CULLMAN, Ala. – Moss Service Funeral Home welcomed its newest member of the staff, Milo who received a certificate for completion of his training Thursday evening. Milo is a 1-year-old Bernese Mountain dog/poodle mix or a “Bernedoodle.”
His trainer Funeral Director Dawn Holmes said, “He was a dream of mine.” Holmes first spent time around therapy dogs when her son was in and out of Children’s Hospital about 20 years ago. PAWS of Birmingham would bring dogs for the children to visit with. “I said I want to train a dog to become a therapy dog.”
When Holmes was in funeral director school, she wrote a paper on the affects of therapy dogs in the funeral industry. Holmes said she recently saw the affects of a therapy dog on a family firsthand in the funeral home, saying, “The family was very distraught over their loss, and a lot of people are, but their whole outlook changed after Milo had been in the room visiting with them.”
She continued, “I work with him daily in the funeral home. We go out, and I visit three or four stores a day so that he gets used to different places, going in and out of different doors. I place him at a door, so he knows not to run out the front door when somebody comes in.” Milo is still a puppy so he will continue training for another six months.
Moss Funeral Home also recently welcomed Legacy of Hope, a federally designated Organ Procurement Organization, to give a presentation about organ donation. Ann Rayburn, Director of Public Education at Legacy said, “As I sit in a room with people that work with grieving families, I think about how much our missions align to help support people during the worst times of their life.”
Rayburn stated that Legacy of Hope used to be called the Alabama Organ Center. “I have been affiliated with donation for about 30 years and while the Alabama Organ Center described what we did practically, for me it always conjured up this image of organs in a cooler which is not really how we would like to be thought of in the community.
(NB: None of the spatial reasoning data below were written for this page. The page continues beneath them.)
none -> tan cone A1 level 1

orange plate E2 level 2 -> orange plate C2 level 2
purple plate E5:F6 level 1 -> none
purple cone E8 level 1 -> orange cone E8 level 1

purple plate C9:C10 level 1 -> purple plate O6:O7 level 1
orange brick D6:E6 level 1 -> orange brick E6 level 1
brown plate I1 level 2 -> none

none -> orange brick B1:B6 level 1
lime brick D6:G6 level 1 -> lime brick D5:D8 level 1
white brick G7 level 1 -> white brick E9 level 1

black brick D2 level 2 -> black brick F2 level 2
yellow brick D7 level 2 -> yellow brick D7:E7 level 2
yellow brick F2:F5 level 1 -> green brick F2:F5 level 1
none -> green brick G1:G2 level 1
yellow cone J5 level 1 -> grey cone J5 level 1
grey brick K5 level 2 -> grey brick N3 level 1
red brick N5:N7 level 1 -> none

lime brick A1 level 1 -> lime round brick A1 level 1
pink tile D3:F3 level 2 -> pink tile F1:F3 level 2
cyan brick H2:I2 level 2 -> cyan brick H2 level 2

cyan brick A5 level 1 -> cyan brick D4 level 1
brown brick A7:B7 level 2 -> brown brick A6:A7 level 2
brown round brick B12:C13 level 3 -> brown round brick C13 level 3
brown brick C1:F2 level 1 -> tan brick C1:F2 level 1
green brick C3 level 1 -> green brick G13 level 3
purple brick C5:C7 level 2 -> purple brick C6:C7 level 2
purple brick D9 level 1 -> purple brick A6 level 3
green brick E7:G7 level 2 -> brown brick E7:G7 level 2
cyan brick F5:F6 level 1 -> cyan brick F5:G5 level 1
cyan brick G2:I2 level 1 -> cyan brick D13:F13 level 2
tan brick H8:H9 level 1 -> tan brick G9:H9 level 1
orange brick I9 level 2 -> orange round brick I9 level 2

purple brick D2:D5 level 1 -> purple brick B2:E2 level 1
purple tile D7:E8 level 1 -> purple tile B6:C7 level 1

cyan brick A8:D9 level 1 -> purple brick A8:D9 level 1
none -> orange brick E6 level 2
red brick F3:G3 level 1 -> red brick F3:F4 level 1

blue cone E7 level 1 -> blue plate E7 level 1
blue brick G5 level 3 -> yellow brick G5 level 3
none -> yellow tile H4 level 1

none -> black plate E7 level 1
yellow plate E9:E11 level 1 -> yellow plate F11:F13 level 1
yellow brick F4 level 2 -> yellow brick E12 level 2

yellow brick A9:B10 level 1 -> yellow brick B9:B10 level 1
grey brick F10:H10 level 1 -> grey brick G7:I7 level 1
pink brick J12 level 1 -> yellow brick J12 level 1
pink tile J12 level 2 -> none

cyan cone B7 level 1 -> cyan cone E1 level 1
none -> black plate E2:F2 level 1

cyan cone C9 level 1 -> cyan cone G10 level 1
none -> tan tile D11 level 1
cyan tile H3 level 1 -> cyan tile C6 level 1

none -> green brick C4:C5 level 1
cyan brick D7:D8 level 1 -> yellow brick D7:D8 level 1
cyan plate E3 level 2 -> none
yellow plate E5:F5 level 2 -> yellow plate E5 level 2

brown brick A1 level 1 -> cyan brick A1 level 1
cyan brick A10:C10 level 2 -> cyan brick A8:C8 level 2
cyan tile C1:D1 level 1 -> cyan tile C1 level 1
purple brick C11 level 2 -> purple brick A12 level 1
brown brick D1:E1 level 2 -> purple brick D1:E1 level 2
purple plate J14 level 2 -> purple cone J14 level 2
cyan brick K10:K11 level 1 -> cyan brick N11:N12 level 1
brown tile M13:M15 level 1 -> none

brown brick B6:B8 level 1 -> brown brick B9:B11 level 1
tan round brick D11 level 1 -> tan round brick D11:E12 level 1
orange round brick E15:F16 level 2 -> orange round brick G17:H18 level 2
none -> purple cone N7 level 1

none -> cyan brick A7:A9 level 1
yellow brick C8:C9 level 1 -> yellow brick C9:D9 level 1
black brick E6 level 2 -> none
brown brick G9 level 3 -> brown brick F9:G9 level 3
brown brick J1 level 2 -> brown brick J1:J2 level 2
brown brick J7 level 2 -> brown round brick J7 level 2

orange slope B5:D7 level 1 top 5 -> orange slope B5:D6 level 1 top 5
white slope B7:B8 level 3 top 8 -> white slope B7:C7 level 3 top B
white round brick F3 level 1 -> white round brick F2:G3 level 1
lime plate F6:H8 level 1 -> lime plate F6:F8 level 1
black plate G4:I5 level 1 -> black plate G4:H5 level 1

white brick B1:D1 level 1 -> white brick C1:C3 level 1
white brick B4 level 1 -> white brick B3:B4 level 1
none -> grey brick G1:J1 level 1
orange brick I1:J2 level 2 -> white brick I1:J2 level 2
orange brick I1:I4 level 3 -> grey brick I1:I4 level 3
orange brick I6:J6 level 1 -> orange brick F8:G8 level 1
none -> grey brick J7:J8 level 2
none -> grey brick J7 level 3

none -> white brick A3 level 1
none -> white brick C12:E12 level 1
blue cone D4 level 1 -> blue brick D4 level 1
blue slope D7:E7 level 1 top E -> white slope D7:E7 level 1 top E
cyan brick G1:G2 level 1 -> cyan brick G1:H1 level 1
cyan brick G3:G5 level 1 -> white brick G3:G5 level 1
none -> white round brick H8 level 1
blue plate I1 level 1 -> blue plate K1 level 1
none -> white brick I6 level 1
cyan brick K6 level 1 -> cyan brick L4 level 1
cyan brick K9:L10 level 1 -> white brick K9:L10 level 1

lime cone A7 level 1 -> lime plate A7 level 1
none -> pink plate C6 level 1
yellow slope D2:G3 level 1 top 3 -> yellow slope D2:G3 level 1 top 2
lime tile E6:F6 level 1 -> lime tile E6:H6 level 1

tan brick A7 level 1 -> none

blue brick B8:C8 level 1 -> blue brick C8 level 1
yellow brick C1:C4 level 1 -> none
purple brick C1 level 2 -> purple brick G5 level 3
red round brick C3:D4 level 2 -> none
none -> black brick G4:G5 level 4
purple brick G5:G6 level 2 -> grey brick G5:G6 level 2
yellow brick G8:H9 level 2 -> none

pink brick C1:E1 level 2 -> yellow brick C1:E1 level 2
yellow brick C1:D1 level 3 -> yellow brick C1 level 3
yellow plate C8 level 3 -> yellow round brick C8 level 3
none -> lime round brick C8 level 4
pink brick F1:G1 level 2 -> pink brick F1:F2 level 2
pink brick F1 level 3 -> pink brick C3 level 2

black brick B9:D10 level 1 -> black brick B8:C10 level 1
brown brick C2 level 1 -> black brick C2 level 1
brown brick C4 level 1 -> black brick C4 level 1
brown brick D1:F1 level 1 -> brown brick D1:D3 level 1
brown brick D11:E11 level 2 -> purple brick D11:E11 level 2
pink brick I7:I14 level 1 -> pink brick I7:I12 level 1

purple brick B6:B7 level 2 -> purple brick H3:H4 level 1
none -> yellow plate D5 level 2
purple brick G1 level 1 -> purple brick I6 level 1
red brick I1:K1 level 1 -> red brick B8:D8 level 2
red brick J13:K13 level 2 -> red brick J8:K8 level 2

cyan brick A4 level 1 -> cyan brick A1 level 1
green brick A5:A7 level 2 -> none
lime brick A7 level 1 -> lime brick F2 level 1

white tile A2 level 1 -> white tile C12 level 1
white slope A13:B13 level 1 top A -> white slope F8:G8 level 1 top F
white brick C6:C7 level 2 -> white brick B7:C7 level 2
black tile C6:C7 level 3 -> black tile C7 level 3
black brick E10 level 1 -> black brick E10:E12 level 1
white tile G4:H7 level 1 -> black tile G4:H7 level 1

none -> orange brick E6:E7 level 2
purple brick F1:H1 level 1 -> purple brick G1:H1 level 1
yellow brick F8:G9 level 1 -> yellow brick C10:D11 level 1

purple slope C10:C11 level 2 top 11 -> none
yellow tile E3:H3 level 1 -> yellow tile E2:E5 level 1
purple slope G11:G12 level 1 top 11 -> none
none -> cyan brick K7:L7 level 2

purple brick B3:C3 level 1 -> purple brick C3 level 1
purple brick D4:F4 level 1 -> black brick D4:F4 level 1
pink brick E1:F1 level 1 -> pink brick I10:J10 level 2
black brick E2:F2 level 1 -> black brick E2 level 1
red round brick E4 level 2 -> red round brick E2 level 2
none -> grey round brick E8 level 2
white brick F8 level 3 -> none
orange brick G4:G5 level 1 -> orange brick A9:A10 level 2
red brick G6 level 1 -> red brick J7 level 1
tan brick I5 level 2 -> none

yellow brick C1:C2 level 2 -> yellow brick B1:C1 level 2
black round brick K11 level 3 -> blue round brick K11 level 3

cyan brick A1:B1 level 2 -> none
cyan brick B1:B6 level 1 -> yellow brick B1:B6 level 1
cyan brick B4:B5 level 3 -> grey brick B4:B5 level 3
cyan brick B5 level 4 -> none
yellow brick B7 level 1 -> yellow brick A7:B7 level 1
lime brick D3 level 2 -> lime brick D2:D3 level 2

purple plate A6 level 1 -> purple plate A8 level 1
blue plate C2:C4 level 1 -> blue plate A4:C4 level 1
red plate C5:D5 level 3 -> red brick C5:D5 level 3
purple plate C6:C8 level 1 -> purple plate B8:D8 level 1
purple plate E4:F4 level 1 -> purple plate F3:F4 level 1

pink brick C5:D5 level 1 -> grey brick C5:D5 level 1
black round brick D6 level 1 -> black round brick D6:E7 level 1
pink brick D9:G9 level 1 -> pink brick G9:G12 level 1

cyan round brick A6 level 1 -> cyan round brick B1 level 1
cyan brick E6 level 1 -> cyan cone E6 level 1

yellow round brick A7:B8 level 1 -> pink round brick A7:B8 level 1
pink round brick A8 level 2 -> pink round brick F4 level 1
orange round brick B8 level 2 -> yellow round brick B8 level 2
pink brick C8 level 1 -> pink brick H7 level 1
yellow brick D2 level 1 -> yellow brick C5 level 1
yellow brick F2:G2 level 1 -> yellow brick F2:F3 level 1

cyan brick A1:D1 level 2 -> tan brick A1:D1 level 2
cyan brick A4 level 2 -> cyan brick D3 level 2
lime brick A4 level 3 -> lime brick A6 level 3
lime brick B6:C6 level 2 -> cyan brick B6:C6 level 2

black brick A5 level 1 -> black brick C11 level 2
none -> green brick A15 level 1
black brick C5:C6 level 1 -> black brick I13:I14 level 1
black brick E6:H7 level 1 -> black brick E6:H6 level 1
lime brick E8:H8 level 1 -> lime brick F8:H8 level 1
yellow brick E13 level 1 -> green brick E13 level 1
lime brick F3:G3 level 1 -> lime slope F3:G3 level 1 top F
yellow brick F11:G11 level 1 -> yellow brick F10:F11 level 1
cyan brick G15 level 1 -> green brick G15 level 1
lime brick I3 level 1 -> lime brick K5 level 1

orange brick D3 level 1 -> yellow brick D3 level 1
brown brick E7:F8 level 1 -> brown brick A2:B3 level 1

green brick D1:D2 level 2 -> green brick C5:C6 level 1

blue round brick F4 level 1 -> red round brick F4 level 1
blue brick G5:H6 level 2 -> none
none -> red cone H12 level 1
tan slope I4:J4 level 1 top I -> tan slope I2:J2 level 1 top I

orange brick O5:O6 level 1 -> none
So, Legacy of Hope much better describes our mission and our vision, which is to end the wait and suffering by shepherding the gift of life to those in need.”
Rayburn discussed a new uterus transplant program started at UAB, explaining, “I think one of the things that’s so exciting for us is the thought that one person’s gift can actually create new life. There are lots of opportunities to help people through organ and tissue donation.”
Nationally, there are about 106,000 people on the waiting list for an organ transplant and in Alabama, about 1200. Rayburn said, “Each number of those people waiting is much more than a number. Its somebody’s family member. It’s somebody’s father, mother, sister, brother.”
Eight lives can be saved by a single organ donor, and 100 lives can be improved by a single tissue donor. The most common way people register to be an organ donor in Alabama is through their driver’s license. Another way to register is online at https://legacyofhope.org/.
Donor Program Liaison Janet Shaw presented Mike Pepple, manager of Moss Service Funeral Home, with a Partners in Hope Integrity Award for his collaboration with Legacy of Hope.
Dignity Honors awards were also presented to Bess Wood, Gary Murphree, Clyde Kendrick, Lacie Nail, Carla Davis, Randy Speakman, Donnie Holmes, Chris Brooks, Jerry League, Keith Pattillo, Bradley Pepple, Perry Holmes, Ben Joslin, Arturo Michaus and Glenn Davis.
The Dignity Top Performer Award was presented to Dawn Holmes.
Five Years of Service Awards were presented to Lacie Nail and Chris Brooks.
A 50 Years of Service Award was presented to Gary Murphree. Keith Pattillo, who worked with Murphree 50 years ago, stated, “Fifty years ago, we started out we were on the bottom. We were the youngest, now we’re the oldest. I worked with Gary in about every situation imaginable in the funeral industry. I’ve always found him to be trustworthy.”